In the Cassandra density thread, write out again the part that opens with the words containing "On Wed, Feb" and closes with "in my experience.", renaming "gigantic" to "enormous".

Page excerpt –
# # # # # # #

RE: Current data density limits with Open Source Cassandra

2017-02-15 Thread SEAN_R_DURITY
I request 1-2 TB of disk per node, depending on how large the data is estimated 
to be (for larger data, 2 TB). I have some dense nodes (4+ TB of disk 
available). They are harder to manage for repairs, bootstrapping, compaction, 
etc. because it takes so long to stream the data, etc. For the actual 
application, I have not seen a great impact based on the size of disk available.


Sean Durity

From: daemeon reiydelle [mailto:daeme...@gmail.com]
Sent: Wednesday, February 08, 2017 10:56 PM
To: user@cassandra.apache.org
Subject: Re: Current data density limits with Open Source Cassandra

your MMV. Think of that storage limit as fairly reasonable for active data 
likely to tombstone. Add more for older/historic data. Then think about time to 
recover a node.


...

Daemeon C.M. Reiydelle
USA (+1) 415.501.0198
London (+44) (0) 20 8144 9872

On Wed, Feb 8, 2017 at 2:14 PM, Ben Slater 
<ben.sla...@instaclustr.com<mailto:ben.sla...@instaclustr.com>> wrote:
The major issue we’ve seen with very high density (we generally say <2TB node 
is best) is manageability - if you need to replace a node or add node then 
restreaming data takes a *long* time and there we fairly high chance of a 
glitch in the universe meaning you have to start again before it’s done.

Also, if you’re uses STCS you can end up with gigantic compactions which also 
take a long time and can cause issues.

Heap limitations are mainly related to partition size rather than node density 
in my experience.

Cheers
Ben

On Thu, 9 Feb 2017 at 08:20 Hannu Kröger 
<hkro...@gmail.com<mailto:hkro...@gmail.com>> wrote:
Hello,

Back in the day it was recommended that max disk density per node for Cassandra 
1.2 was at around 3-5TB of uncompressed data.

# # # # # # #

Source data –
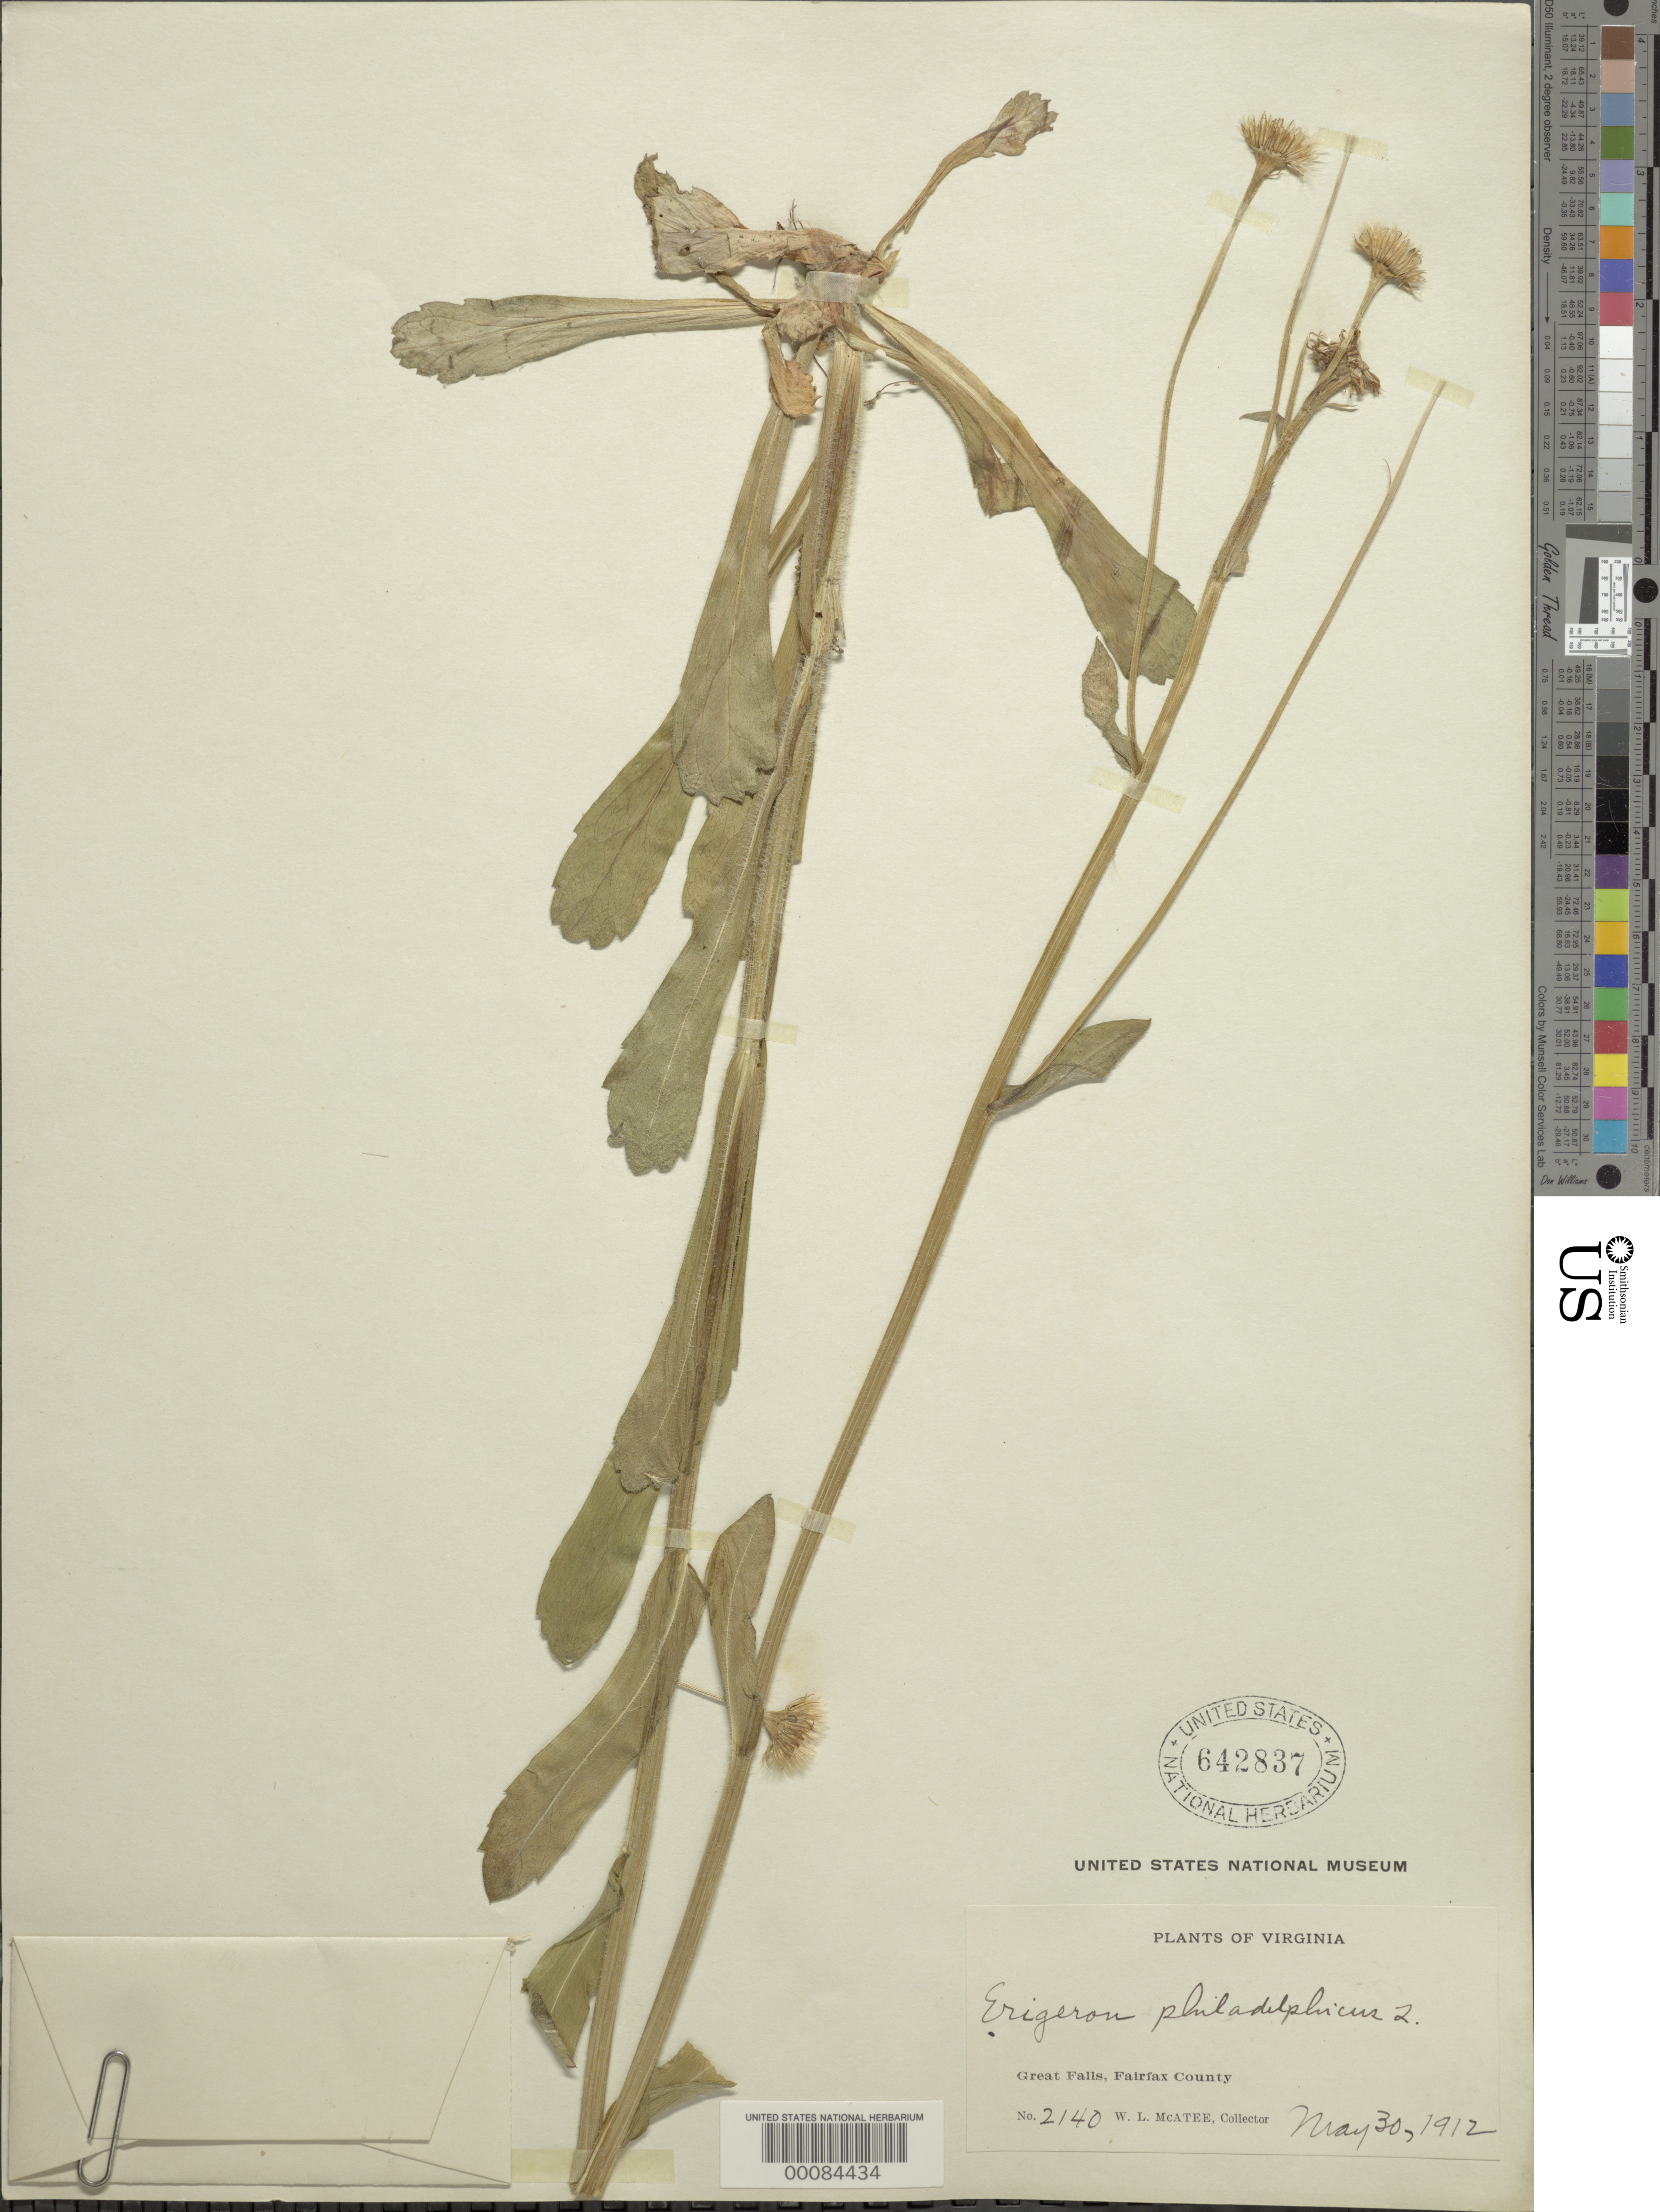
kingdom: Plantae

# # # # # # #

Exercise output –
On Wed, Feb 8, 2017 at 2:14 PM, Ben Slater 
<ben.sla...@instaclustr.com<mailto:ben.sla...@instaclustr.com>> wrote:
The major issue we’ve seen with very high density (we generally say <2TB node 
is best) is manageability - if you need to replace a node or add node then 
restreaming data takes a *long* time and there we fairly high chance of a 
glitch in the universe meaning you have to start again before it’s done.

Also, if you’re uses STCS you can end up with enormous compactions which also 
take a long time and can cause issues.

Heap limitations are mainly related to partition size rather than node density 
in my experience.